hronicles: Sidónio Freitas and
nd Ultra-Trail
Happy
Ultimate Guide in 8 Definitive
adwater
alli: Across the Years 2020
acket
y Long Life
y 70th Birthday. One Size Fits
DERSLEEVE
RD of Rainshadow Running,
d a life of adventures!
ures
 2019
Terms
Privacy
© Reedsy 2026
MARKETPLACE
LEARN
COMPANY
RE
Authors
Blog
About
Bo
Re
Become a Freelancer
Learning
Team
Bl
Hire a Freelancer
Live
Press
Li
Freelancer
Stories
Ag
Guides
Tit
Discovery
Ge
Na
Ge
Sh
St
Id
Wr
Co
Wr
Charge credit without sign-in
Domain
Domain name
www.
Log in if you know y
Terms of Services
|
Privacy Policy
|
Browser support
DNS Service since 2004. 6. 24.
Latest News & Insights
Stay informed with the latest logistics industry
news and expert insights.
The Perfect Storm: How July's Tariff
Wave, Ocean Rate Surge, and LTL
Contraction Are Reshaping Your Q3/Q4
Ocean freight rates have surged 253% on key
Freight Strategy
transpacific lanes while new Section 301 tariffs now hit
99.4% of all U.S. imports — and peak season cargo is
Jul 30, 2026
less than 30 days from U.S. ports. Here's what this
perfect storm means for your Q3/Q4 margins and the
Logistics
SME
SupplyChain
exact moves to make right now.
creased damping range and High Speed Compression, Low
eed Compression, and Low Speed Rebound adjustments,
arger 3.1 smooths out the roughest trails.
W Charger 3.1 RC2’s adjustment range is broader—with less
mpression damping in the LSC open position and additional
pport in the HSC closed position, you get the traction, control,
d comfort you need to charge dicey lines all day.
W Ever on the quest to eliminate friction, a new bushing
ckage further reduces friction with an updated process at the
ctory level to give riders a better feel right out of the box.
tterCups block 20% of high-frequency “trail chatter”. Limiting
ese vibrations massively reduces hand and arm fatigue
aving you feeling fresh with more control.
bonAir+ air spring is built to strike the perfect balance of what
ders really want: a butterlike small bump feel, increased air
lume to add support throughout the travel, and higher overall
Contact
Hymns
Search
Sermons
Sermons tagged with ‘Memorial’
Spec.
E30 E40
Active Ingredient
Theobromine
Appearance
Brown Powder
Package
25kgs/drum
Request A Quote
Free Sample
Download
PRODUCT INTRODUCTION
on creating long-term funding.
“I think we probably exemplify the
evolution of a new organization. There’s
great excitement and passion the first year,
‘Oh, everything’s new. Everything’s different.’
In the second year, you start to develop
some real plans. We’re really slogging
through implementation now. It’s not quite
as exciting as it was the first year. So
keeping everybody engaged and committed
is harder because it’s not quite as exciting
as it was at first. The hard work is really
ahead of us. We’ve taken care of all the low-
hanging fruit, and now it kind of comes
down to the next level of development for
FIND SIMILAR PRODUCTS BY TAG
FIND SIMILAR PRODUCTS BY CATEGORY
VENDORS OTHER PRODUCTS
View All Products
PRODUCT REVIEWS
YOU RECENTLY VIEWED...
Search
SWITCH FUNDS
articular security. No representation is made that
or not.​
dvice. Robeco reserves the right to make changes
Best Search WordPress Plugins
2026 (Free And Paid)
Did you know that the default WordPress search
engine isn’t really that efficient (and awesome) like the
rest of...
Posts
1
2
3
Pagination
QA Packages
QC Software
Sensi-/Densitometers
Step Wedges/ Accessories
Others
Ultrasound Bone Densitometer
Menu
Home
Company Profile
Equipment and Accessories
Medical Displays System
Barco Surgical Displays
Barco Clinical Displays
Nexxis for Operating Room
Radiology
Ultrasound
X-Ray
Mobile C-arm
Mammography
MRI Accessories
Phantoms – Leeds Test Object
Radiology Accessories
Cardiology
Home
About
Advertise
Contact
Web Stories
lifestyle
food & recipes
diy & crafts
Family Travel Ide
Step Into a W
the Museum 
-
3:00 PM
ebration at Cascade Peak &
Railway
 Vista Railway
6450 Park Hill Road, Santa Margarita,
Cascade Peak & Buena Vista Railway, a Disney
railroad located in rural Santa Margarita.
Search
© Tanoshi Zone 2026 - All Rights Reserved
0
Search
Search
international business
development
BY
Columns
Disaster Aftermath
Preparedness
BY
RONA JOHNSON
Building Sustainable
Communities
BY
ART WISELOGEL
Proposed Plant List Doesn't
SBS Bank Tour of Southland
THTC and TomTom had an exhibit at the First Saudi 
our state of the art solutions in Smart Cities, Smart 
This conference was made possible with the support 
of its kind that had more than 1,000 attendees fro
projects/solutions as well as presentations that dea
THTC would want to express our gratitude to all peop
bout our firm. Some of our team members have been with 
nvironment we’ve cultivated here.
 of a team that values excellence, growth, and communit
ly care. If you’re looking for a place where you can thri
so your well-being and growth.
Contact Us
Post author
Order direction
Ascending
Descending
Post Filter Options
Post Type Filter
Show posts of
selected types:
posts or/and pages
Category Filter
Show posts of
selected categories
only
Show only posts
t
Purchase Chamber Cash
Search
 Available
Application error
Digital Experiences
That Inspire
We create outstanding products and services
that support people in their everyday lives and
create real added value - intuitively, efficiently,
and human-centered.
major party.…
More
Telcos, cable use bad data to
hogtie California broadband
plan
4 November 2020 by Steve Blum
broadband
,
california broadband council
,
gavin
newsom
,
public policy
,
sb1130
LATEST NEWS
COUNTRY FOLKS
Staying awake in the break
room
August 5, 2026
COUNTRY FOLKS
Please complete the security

——————————

§ **Exercise prompt**
Render every record verbatim. Nothing should be left out.

§ **Result for this task**
hronicles: Sidónio Freitas and
nd Ultra-Trail
Happy
Ultimate Guide in 8 Definitive
adwater
alli: Across the Years 2020
acket
y Long Life
y 70th Birthday. One Size Fits
DERSLEEVE
RD of Rainshadow Running,
d a life of adventures!
ures
 2019
Terms
Privacy
© Reedsy 2026
MARKETPLACE
LEARN
COMPANY
RE
Authors
Blog
About
Bo
Re
Become a Freelancer
Learning
Team
Bl
Hire a Freelancer
Live
Press
Li
Freelancer
Stories
Ag
Guides
Tit
Discovery
Ge
Na
Ge
Sh
St
Id
Wr
Co
Wr
Charge credit without sign-in
Domain
Domain name
www.
Log in if you know y
Terms of Services
|
Privacy Policy
|
Browser support
DNS Service since 2004. 6. 24.
Latest News & Insights
Stay informed with the latest logistics industry
news and expert insights.
The Perfect Storm: How July's Tariff
Wave, Ocean Rate Surge, and LTL
Contraction Are Reshaping Your Q3/Q4
Ocean freight rates have surged 253% on key
Freight Strategy
transpacific lanes while new Section 301 tariffs now hit
99.4% of all U.S. imports — and peak season cargo is
Jul 30, 2026
less than 30 days from U.S. ports. Here's what this
perfect storm means for your Q3/Q4 margins and the
Logistics
SME
SupplyChain
exact moves to make right now.
creased damping range and High Speed Compression, Low
eed Compression, and Low Speed Rebound adjustments,
arger 3.1 smooths out the roughest trails.
W Charger 3.1 RC2’s adjustment range is broader—with less
mpression damping in the LSC open position and additional
pport in the HSC closed position, you get the traction, control,
d comfort you need to charge dicey lines all day.
W Ever on the quest to eliminate friction, a new bushing
ckage further reduces friction with an updated process at the
ctory level to give riders a better feel right out of the box.
tterCups block 20% of high-frequency “trail chatter”. Limiting
ese vibrations massively reduces hand and arm fatigue
aving you feeling fresh with more control.
bonAir+ air spring is built to strike the perfect balance of what
ders really want: a butterlike small bump feel, increased air
lume to add support throughout the travel, and higher overall
Contact
Hymns
Search
Sermons
Sermons tagged with ‘Memorial’
Spec.
E30 E40
Active Ingredient
Theobromine
Appearance
Brown Powder
Package
25kgs/drum
Request A Quote
Free Sample
Download
PRODUCT INTRODUCTION
on creating long-term funding.
“I think we probably exemplify the
evolution of a new organization. There’s
great excitement and passion the first year,
‘Oh, everything’s new. Everything’s different.’
In the second year, you start to develop
some real plans. We’re really slogging
through implementation now. It’s not quite
as exciting as it was the first year. So
keeping everybody engaged and committed
is harder because it’s not quite as exciting
as it was at first. The hard work is really
ahead of us. We’ve taken care of all the low-
hanging fruit, and now it kind of comes
down to the next level of development for
FIND SIMILAR PRODUCTS BY TAG
FIND SIMILAR PRODUCTS BY CATEGORY
VENDORS OTHER PRODUCTS
View All Products
PRODUCT REVIEWS
YOU RECENTLY VIEWED...
Search
SWITCH FUNDS
articular security. No representation is made that
or not.​
dvice. Robeco reserves the right to make changes
Best Search WordPress Plugins
2026 (Free And Paid)
Did you know that the default WordPress search
engine isn’t really that efficient (and awesome) like the
rest of...
Posts
1
2
3
Pagination
QA Packages
QC Software
Sensi-/Densitometers
Step Wedges/ Accessories
Others
Ultrasound Bone Densitometer
Menu
Home
Company Profile
Equipment and Accessories
Medical Displays System
Barco Surgical Displays
Barco Clinical Displays
Nexxis for Operating Room
Radiology
Ultrasound
X-Ray
Mobile C-arm
Mammography
MRI Accessories
Phantoms – Leeds Test Object
Radiology Accessories
Cardiology
Home
About
Advertise
Contact
Web Stories
lifestyle
food & recipes
diy & crafts
Family Travel Ide
Step Into a W
the Museum 
-
3:00 PM
ebration at Cascade Peak &
Railway
 Vista Railway
6450 Park Hill Road, Santa Margarita,
Cascade Peak & Buena Vista Railway, a Disney
railroad located in rural Santa Margarita.
Search
© Tanoshi Zone 2026 - All Rights Reserved
0
Search
Search
international business
development
BY
Columns
Disaster Aftermath
Preparedness
BY
RONA JOHNSON
Building Sustainable
Communities
BY
ART WISELOGEL
Proposed Plant List Doesn't
SBS Bank Tour of Southland
THTC and TomTom had an exhibit at the First Saudi 
our state of the art solutions in Smart Cities, Smart 
This conference was made possible with the support 
of its kind that had more than 1,000 attendees fro
projects/solutions as well as presentations that dea
THTC would want to express our gratitude to all peop
bout our firm. Some of our team members have been with 
nvironment we’ve cultivated here.
 of a team that values excellence, growth, and communit
ly care. If you’re looking for a place where you can thri
so your well-being and growth.
Contact Us
Post author
Order direction
Ascending
Descending
Post Filter Options
Post Type Filter
Show posts of
selected types:
posts or/and pages
Category Filter
Show posts of
selected categories
only
Show only posts
t
Purchase Chamber Cash
Search
 Available
Application error
Digital Experiences
That Inspire
We create outstanding products and services
that support people in their everyday lives and
create real added value - intuitively, efficiently,
and human-centered.
major party.…
More
Telcos, cable use bad data to
hogtie California broadband
plan
4 November 2020 by Steve Blum
broadband
,
california broadband council
,
gavin
newsom
,
public policy
,
sb1130
LATEST NEWS
COUNTRY FOLKS
Staying awake in the break
room
August 5, 2026
COUNTRY FOLKS
Please complete the security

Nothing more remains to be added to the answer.